One of the highlights of the Frieze Masters Spotlight section for late-career artists deemed worthy of attention year was undoubtedly a stand of larger-than-life nude paintings by Joan Semmel (b. 1932, New York City). Instead of working from sketches, Semmel takes photographs of herself, looking down on her body, creating an extremely foreshortened figure zoomed in close, often to the point of abstraction, colourful and collaged, taken from angles known intimately only to the subject herself, overlaid and sometimes wrinkled—the body of an older woman. These self-portraits are exploratory yet knowing, showing the body as beautiful yet far from the nude. While spilling out of the frame in a similar fashion, there is none of the abjectness of Jenny Saville, none of the crudeness of Courbet, none of the raw animal fleshiness of Bacon, none of the passivity of Freud.
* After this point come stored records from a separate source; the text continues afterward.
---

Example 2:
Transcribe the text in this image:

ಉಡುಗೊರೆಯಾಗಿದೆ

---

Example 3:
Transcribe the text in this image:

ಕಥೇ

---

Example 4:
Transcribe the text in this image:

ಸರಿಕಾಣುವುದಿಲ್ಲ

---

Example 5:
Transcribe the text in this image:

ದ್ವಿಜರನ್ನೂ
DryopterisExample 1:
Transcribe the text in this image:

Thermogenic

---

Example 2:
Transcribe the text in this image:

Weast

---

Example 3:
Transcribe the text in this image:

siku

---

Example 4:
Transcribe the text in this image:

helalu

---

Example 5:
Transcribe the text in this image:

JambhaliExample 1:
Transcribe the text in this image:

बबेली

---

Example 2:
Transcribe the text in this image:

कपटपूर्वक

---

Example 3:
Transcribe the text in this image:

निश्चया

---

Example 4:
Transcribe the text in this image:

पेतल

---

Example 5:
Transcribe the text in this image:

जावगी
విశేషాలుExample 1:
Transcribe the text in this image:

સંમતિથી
These are women’s bodies portrayed lovingly, sexually, sensually, unflinchingly and with ownership.

“I wanted to create sexual images that were erotic for women that did not satisfy only the male appetite, which is dealt with in most pornography” 

Although present on the art scene since the sixties—she forged a successful career as an abstract expressionist, working for seven years in Madrid (1963-70), before returning to the US and becoming involved in the feminist movement and art groups of seventies New York—Semmel has been moving back into the spotlight for the last five or six years. “It is too soon for me to know how much the Frieze exposure will mean,” she says when we meet a couple of months later. “But I was deeply gratified by the response of the public and collectors and curators who attended both the booth and the talks.”